Article preview from IN VIVO - September, 2013
Four companies have brought noninvasive prenatal testing to the market within the past two years. Its dramatic, rapid uptake has triggered a backlash among many geneticists, who fear the consequences of a poorly understood – and overhyped – technology.
Noninvasive Prenatal Screening: Battleground In Diagnostics Innovation
Article preview from IN VIVO - September, 2013
Since the commercial introduction of Sequenom Inc.’s MaterniT21 test in October 2011, noninvasive prenatal testing (NIPT) has become the hottest – and most controversial – area of clinical genomics.
The drive toward NIPT was rooted in the bold dream of replacing invasive diagnostic testing for genetic disorders, which entails karyotyping (chromosome counting) using chorionic villus sampling (CVS) or amniocentesis, with noninvasive tests using a simple blood draw from the mother.
A few years ago, the challenges seemed squarely technological – and daunting: could sequencing methods and bioinformatics accurately and reliably measure the presence of aneuploidy (extra copies of chromosomes), alterations in sex chromosomes, and even microdeletion and microduplication syndromes too small to be detected by standard cytogenetic chromosome analysis. The sample would come from cell-free fetal DNA taken from maternal blood or alternatively, from the capture of whole fetal cells in maternal circulation. (Pursuit of the latter technology has been abandoned by almost all companies.)
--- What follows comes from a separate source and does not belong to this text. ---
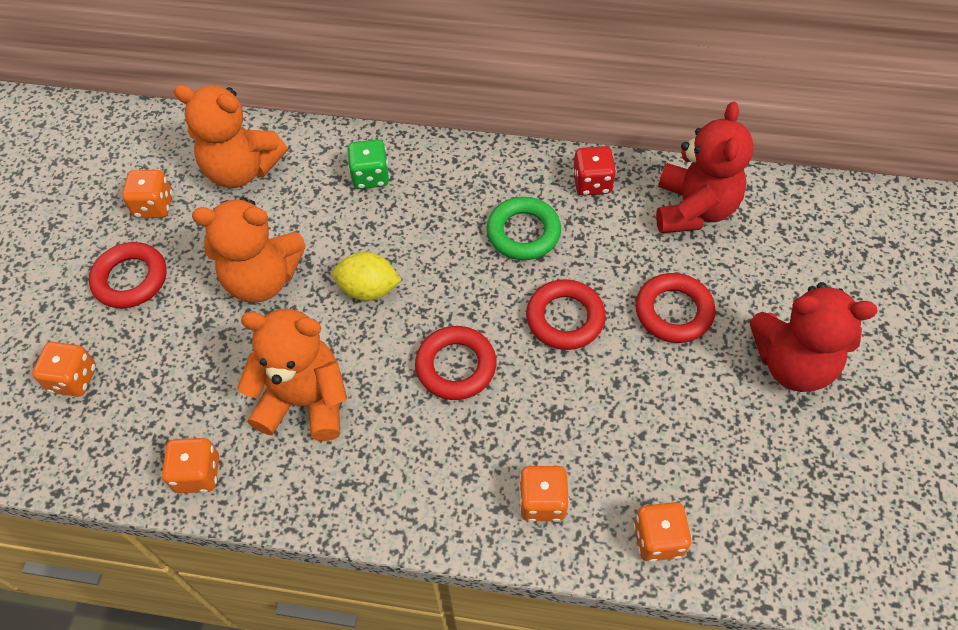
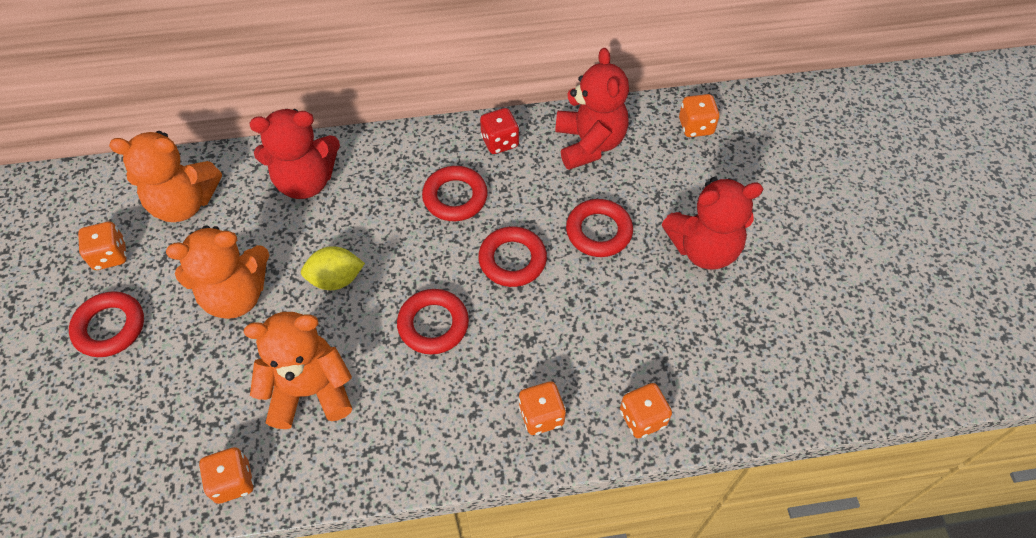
camera: 20 degrees left, 0 degrees up
(73, 379) = (84, 432): orange dice -> orange dice (695, 126)
(370, 177) = (306, 181): green dice -> red teddy bear
(523, 233) = (455, 197): green ring -> red ring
In rapid succession, four NIPT offerings have come to market. MaterniT21 has now been joined by products from three other companies: Verinata Health Inc.’s verifi test launched in March 2012 (the firm was subsequently acquired by Illumina Inc. in January 2013 [See Deal]); Ariosa Diagnostics Inc.’s Harmony test, which followed two months later; and Natera Inc.’s Panorama test, which hit in December 2012. All four screen for genetic abnormalities caused by extra copies of chromosomes: trismony 21 (Down syndrome), trisomy 18 (Edwards syndrome), and trisomy 13 (Patau syndrome), plus sex chromosome aneuploidies. They all interrogate cell-free fetal DNA from maternal blood. Natera and Ariosa have adopted chromosome-targeted sequencing approaches, whereas Sequenom and Verinata use forms of massively parallel (shotgun) sequencing.